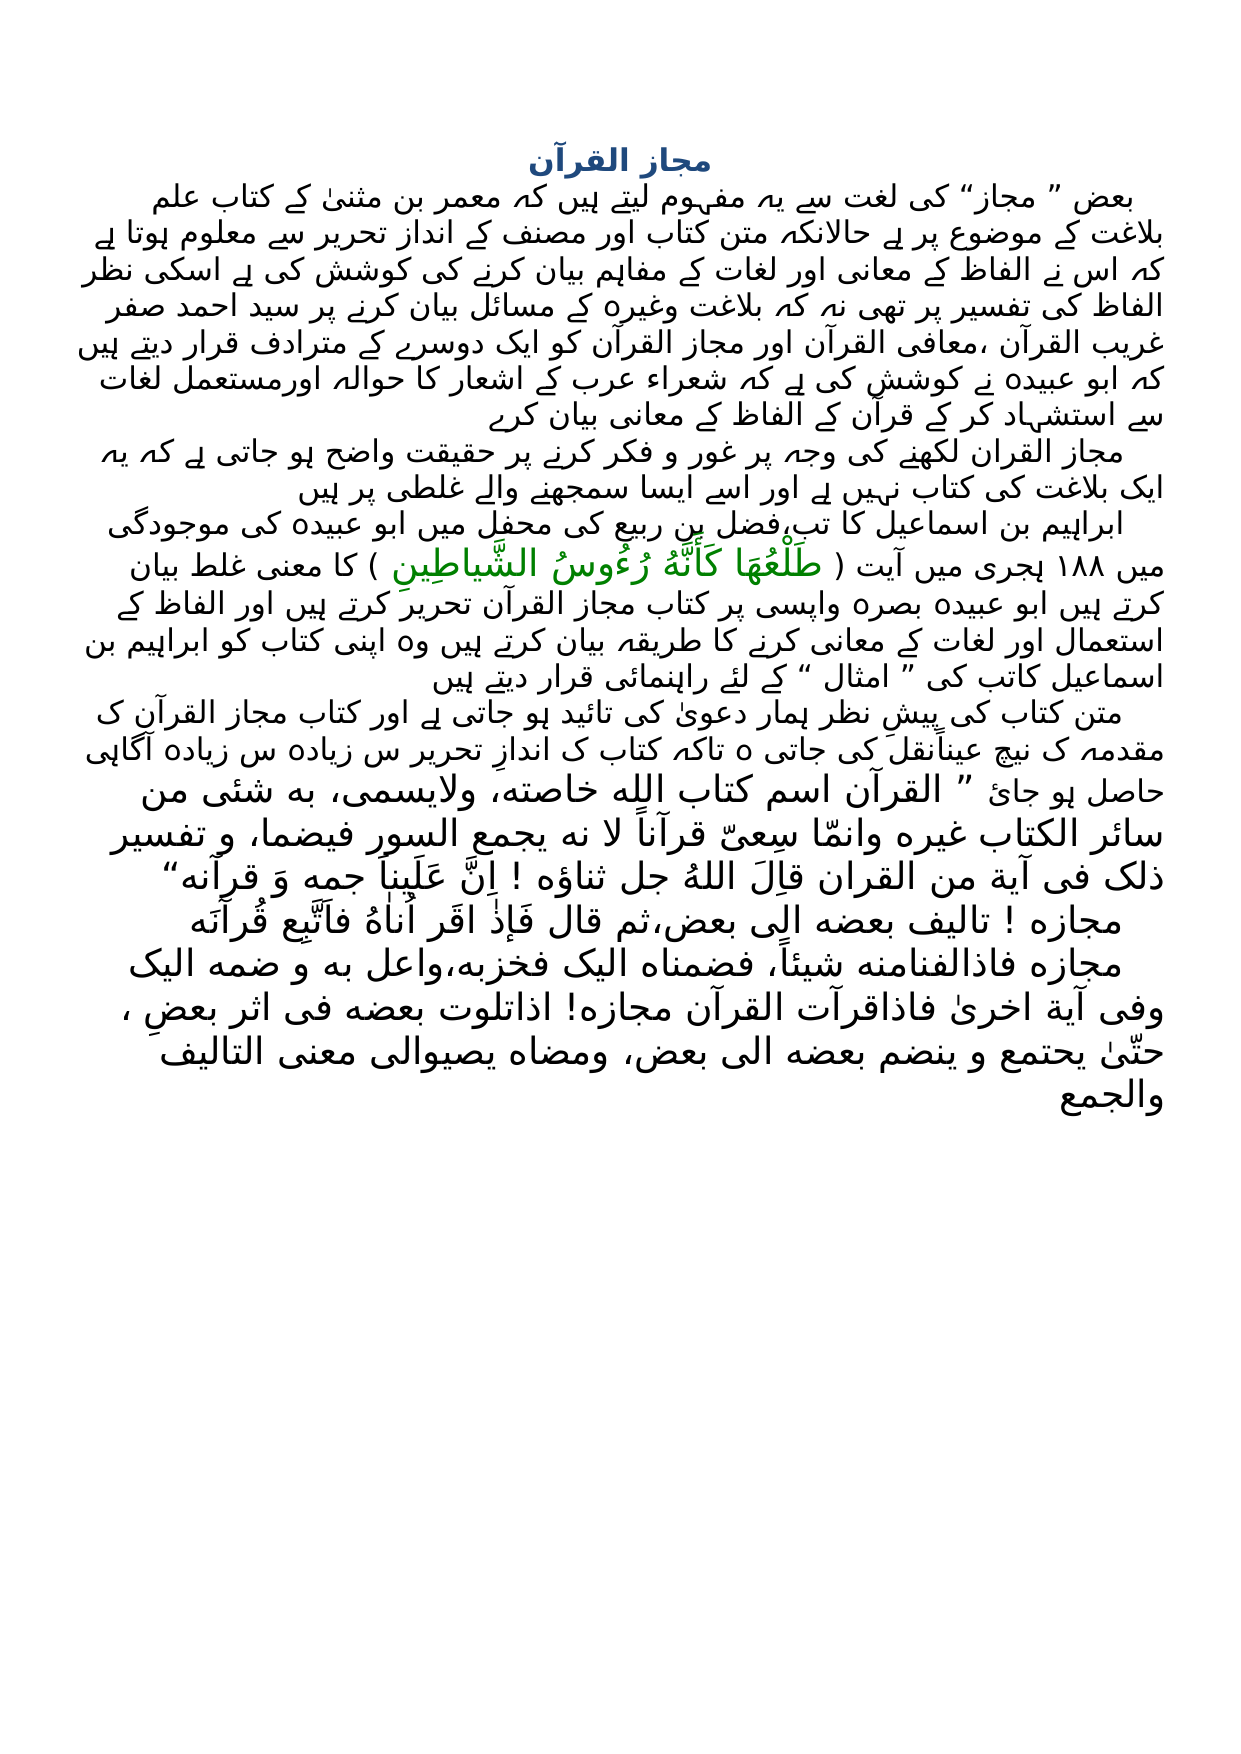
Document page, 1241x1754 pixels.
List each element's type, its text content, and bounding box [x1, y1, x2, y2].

text مجاز القران لکھنے کی وجہ پر غور و فکر کرنے پر حقیقت واضح ہو جاتی ہے کہ یہ ایک بلاغت کی کتاب نہیں ہے اور اسے ایسا سمجھنے والے غلطی پر ہیں [75, 433, 1165, 506]
text بعض ” مجاز“ کی لغت سے یہ مفہوم لیتے ہیں کہ معمر بن مثنیٰ کے کتاب علم بلاغت کے موضوع پر ہے حالانکہ متن کتاب اور مصنف کے انداز تحریر سے معلوم ہوتا ہے کہ اس نے الفاظ کے معانی اور لغات کے مفاہم بیان کرنے کی کوشش کی ہے اسکی نظر الفاظ کی تفسیر پر تھی نہ کہ بلاغت وغیرہ کے مسائل بیان کرنے پر سید احمد صفر غریب القرآن ،معافی القرآن اور مجاز القرآن کو ایک دوسرے کے مترادف قرار دیتے ہیں کہ ابو عبیدہ نے کوشش کی ہے کہ شعراء عرب کے اشعار کا حوالہ اورمستعمل لغات سے استشہاد کر کے قرآن کے الفاظ کے معانی بیان کرے [75, 178, 1165, 433]
subtitle مجاز القرآن [75, 142, 1165, 178]
text ابراہیم بن اسماعیل کا تب،فضل بن ربیع کی محفل میں ابو عبیدہ کی موجودگی میں ۱۸۸ ہجری میں آیت ( طَلْعُهَا كَأَنَّهُ رُءُوسُ الشَّیاطِینِ ) کا معنی غلط بیان کرتے ہیں ابو عبیدہ بصرہ واپسی پر کتاب مجاز القرآن تحریر کرتے ہیں اور الفاظ کے استعمال اور لغات کے معانی کرنے کا طریقہ بیان کرتے ہیں وہ اپنی کتاب کو ابراہیم بن اسماعیل کاتب کی ” امثال “ کے لئے راہنمائی قرار دیتے ہیں [75, 506, 1165, 695]
text مجازه فاذالفنامنه شیئاً، فضمناه الیک فخزبه،واعل به و ضمه الیک وفی آیة اخریٰ فاذاقرآت القرآن مجازه! اذاتلوت بعضه فی اثر بعضِ ، حتّیٰ یحتمع و ینضم بعضه الی بعض، ومضاه یصیوالی معنی التالیف والجمع [75, 942, 1165, 1117]
text مجازه ! تالیف بعضه الی بعض،ثم قال فَإذٰ اقَر اُناٰهُ فاَتَّبِع قُرآنَه [75, 898, 1165, 942]
text متن کتاب کی پیشِ نظر ہمار دعویٰ کی تائید ہو جاتی ہے اور کتاب مجاز القرآن ک مقدمہ ک نیچ عیناًنقل کی جاتی ہ تاکہ کتاب ک اندازِ تحریر س زیادہ س زیادہ آگاہی حاصل ہو جائ ” القرآن اسم کتاب الله خاصته، ولایسمی، به شئی من سائر الکتاب غیره وانمّا سِعیّ قرآناً لا نه یجمع السور فیضما، و تفسیر ذلک فی آیة من القران قاِلَ اللهُ جل ثناؤه ! اِنَّ عَلَیناَ جمه وَ قرآنه“ [75, 695, 1165, 898]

^^^^^^^^

• [GOAL OF THE EXERCISE]: Every record is to be repeated exactly, and no picture is carried over.

• [EXERCISE ANSWER]:
Document page, 1241x1754 pixels.
List each element's type, its text content, and bounding box [x1, y1, x2, y2].

text مجاز القران لکھنے کی وجہ پر غور و فکر کرنے پر حقیقت واضح ہو جاتی ہے کہ یہ ایک بلاغت کی کتاب نہیں ہے اور اسے ایسا سمجھنے والے غلطی پر ہیں [75, 433, 1165, 506]
text بعض ” مجاز“ کی لغت سے یہ مفہوم لیتے ہیں کہ معمر بن مثنیٰ کے کتاب علم بلاغت کے موضوع پر ہے حالانکہ متن کتاب اور مصنف کے انداز تحریر سے معلوم ہوتا ہے کہ اس نے الفاظ کے معانی اور لغات کے مفاہم بیان کرنے کی کوشش کی ہے اسکی نظر الفاظ کی تفسیر پر تھی نہ کہ بلاغت وغیرہ کے مسائل بیان کرنے پر سید احمد صفر غریب القرآن ،معافی القرآن اور مجاز القرآن کو ایک دوسرے کے مترادف قرار دیتے ہیں کہ ابو عبیدہ نے کوشش کی ہے کہ شعراء عرب کے اشعار کا حوالہ اورمستعمل لغات سے استشہاد کر کے قرآن کے الفاظ کے معانی بیان کرے [75, 178, 1165, 433]
subtitle مجاز القرآن [75, 142, 1165, 178]
text ابراہیم بن اسماعیل کا تب،فضل بن ربیع کی محفل میں ابو عبیدہ کی موجودگی میں ۱۸۸ ہجری میں آیت ( طَلْعُهَا كَأَنَّهُ رُءُوسُ الشَّیاطِینِ ) کا معنی غلط بیان کرتے ہیں ابو عبیدہ بصرہ واپسی پر کتاب مجاز القرآن تحریر کرتے ہیں اور الفاظ کے استعمال اور لغات کے معانی کرنے کا طریقہ بیان کرتے ہیں وہ اپنی کتاب کو ابراہیم بن اسماعیل کاتب کی ” امثال “ کے لئے راہنمائی قرار دیتے ہیں [75, 506, 1165, 695]
text مجازه فاذالفنامنه شیئاً، فضمناه الیک فخزبه،واعل به و ضمه الیک وفی آیة اخریٰ فاذاقرآت القرآن مجازه! اذاتلوت بعضه فی اثر بعضِ ، حتّیٰ یحتمع و ینضم بعضه الی بعض، ومضاه یصیوالی معنی التالیف والجمع [75, 942, 1165, 1117]
text مجازه ! تالیف بعضه الی بعض،ثم قال فَإذٰ اقَر اُناٰهُ فاَتَّبِع قُرآنَه [75, 898, 1165, 942]
text متن کتاب کی پیشِ نظر ہمار دعویٰ کی تائید ہو جاتی ہے اور کتاب مجاز القرآن ک مقدمہ ک نیچ عیناًنقل کی جاتی ہ تاکہ کتاب ک اندازِ تحریر س زیادہ س زیادہ آگاہی حاصل ہو جائ ” القرآن اسم کتاب الله خاصته، ولایسمی، به شئی من سائر الکتاب غیره وانمّا سِعیّ قرآناً لا نه یجمع السور فیضما، و تفسیر ذلک فی آیة من القران قاِلَ اللهُ جل ثناؤه ! اِنَّ عَلَیناَ جمه وَ قرآنه“ [75, 695, 1165, 898]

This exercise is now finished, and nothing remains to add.